DirecTV is hoping to lead the charge, with plans for 4K (or UltraHD) service early next year, Advanced Television reports. The satellite-TV provider is testing sports transmissions now, and is “bringing our check books” to partners who want to offer 4K channels, vice president Phil Goswitz said at an industry conference last week.
“Forty percent of people are going to have UHD TVs coming out of Christmas and they are going to be looking for something to watch,” Goswitz said. “Our goal is to have them tuned to DirecTV and have as much linear live content, especially sports content, as soon as possible.”

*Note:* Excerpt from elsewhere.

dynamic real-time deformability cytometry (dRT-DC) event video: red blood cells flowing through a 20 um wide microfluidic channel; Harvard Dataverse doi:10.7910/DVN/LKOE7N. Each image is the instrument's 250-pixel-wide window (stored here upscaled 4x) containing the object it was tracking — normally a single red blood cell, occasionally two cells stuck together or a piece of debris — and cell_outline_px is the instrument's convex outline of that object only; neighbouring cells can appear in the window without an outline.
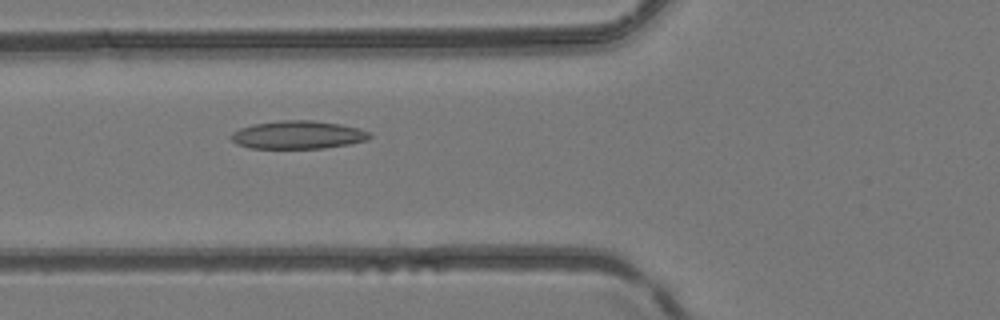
{"species": "common noctule bat (a hibernating species)", "species_latin": "Nyctalus noctula", "temperature_condition": "room temperature", "stored_images_in_passage": 34, "camera_frame_rate_fps": 3000, "um_per_image_px": 0.085, "animal": {"sex": "female", "body_mass_g": 24.6, "forearm_length_mm": 56.2}, "frame": {"image": 1, "passage_image": 5, "time_ms": 1.333, "image_size_px": [1000, 320], "cell_outline_px": [[372, 136], [368, 140], [348, 144], [324, 148], [248, 148], [236, 144], [228, 136], [232, 132], [240, 128], [252, 124], [280, 120], [312, 120], [340, 124], [360, 128], [372, 132]], "centroid_in_image_um": [25.32, 11.46], "position_along_channel_um": 100.5, "area_um2": 22.95}}
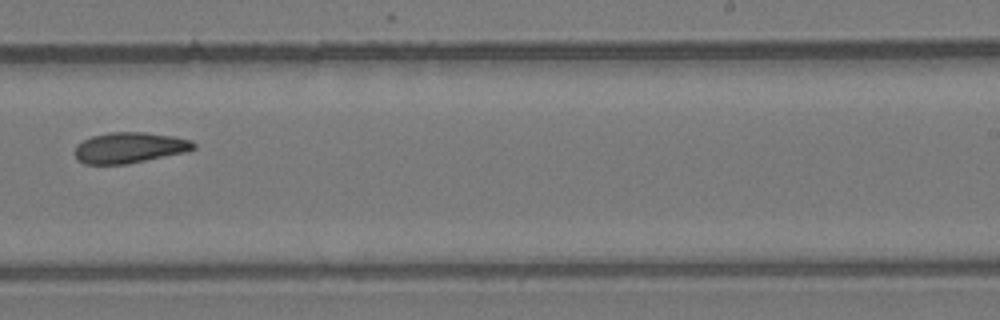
{"frame": {"image": 2, "passage_image": 17, "time_ms": 5.333, "image_size_px": [1000, 320], "cell_outline_px": [[196, 148], [188, 152], [128, 164], [84, 164], [76, 160], [72, 152], [76, 144], [92, 136], [108, 132], [144, 132], [172, 136], [192, 140], [196, 144]], "centroid_in_image_um": [10.99, 12.56], "position_along_channel_um": 278.0, "area_um2": 21.73}}
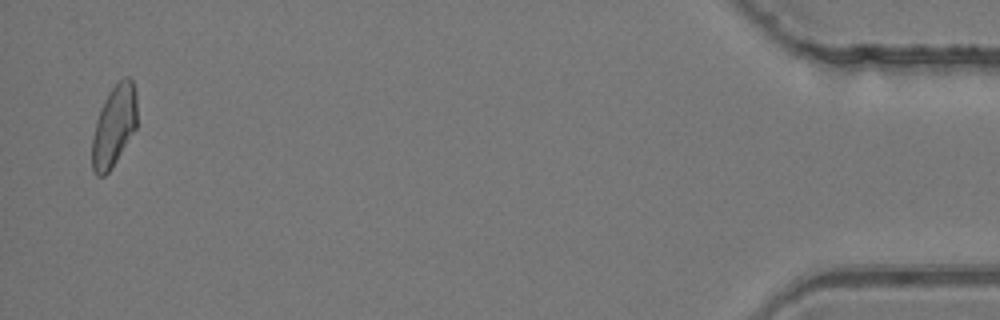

Why this matters: Although 4K video is already available through on-demand streaming services such as Netflix and Amazon Prime, traditional TV channels have been slower to get on board with live programming. First, they’ve had to plant the seeds with 4K set-top boxes, and the next step is to get the actual TV networks to start producing 4K telecasts. It appears that’s what DirecTV is aiming to do now.
DirecTV has the capacity for 50 UltraHD channels, atop the company’s existing HD and SD offerings, Goswitz said. However, he didn’t name any particular channels that would be part of the launch, or how much of their content would actually be available in 4K.
Also unclear is how much extra DirecTV customers will have to pay for higher-resolution content. DirecTV already charges a fee for access to its existing 4K movie download service, and many pay-TV providers used to charge a fee for HD channels when standard definition was still the norm. Netflix also charges $2 per month extra for UltraHD video, although it also allows four streams at once, compared to two streams with an HD video plan. If DirecTV is opening up its wallet for 4K telecasts, that money will have to come from somewhere.
But hopefully DirecTV won’t be the only pay TV provider bankrolling 4K channels for too long. With Comcast and Dish Network both offering 4K set-top boxes already, 2016 seems like the year they’ll finally bring some higher-resolution channels online.